Thursday, June 30, 2022

Here comes the NFT Hangover

Eat, drink and hype NFTs 

Welcome to Bloomberg Crypto, our twice-weekly look at Bitcoin, blockchain and more. If someone forwarded this to you, sign up here. In today's edition, Emily Nicolle and Hannah Miller pierce the hype around NFTs:

Eat, drink and hype NFTs 

If there was ever a place to fully appreciate the wealth and hype behind NFTs, it was in New York last week. Hordes of fanatics descended on the Big Apple to celebrate the industry, as companies splurged on exclusive nightclubs, collaborations with designers and even a headline performance by Madonna as part of the three-day NFT.NYC event. 

All this was happening as the broader crypto market was buckling under an intense liquidity crunch, creating spates of job losses and lost portfolios. But beneath the hype, data show the market for NFTs is getting hit just as hard.

As our colleague Olga Kharif reported on Wednesday, the overall NFT sector is set to record its first month with under $1 billion in sales since June 2021. Sales volume on OpenSea, the largest nonfungible-token marketplace, has fallen 75% since May, while the price floor of even a top-selling collection such as Bored Ape Yacht Club has fallen nearly 33% in the last month.

In their early iterations, NFTs were thought of as a burgeoning asset class where an investor could quickly grow their wealth, if they made the right purchase. Now they're being repurposed into other industries to expand their appeal — such as in the music industry where Napster recently re-oriented itself around using digital tokens for fan experiences.

Certainly, the market has significant funds to help tide it through crypto's winter season. The Sandbox, a metaverse firm which hosted the Madonna event, raised $93 million from SoftBank Vision Fund 2 in November and was said in April to be hunting for more. Its majority owner Animoca Brands held roughly $5 billion in crypto in April, with a cash balance of $98 million. But those stockpiles may be threatened should crypto's bear season persist.

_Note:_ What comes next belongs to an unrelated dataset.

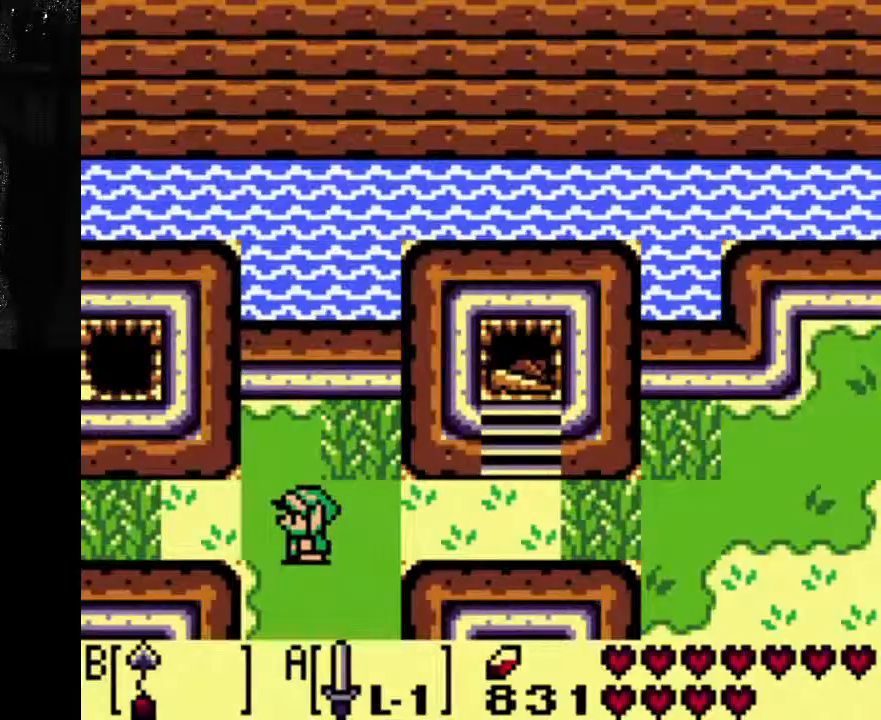
{"dt_ms": 500, "buttons": [], "left_stick": "center", "right_stick": "center", "events": []}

To date, the loud chants of the industry's hype machine have long been the strongest thing to power up prices. As losses deepen, though, proponents may increasingly find themselves growing hoarse in a vain effort to drown out the roar of the rout. 

Charting it out

Hearing them out

"Don't forget an exit plan." 
Heather 'Razzlekhan' Morgan
Prescient lyrics of a one-time rapper who, along with her partner, is awaiting trial on charges of  conspiring to launder Bitcoin stolen in a crypto exchange hack

What we're reading (and writing)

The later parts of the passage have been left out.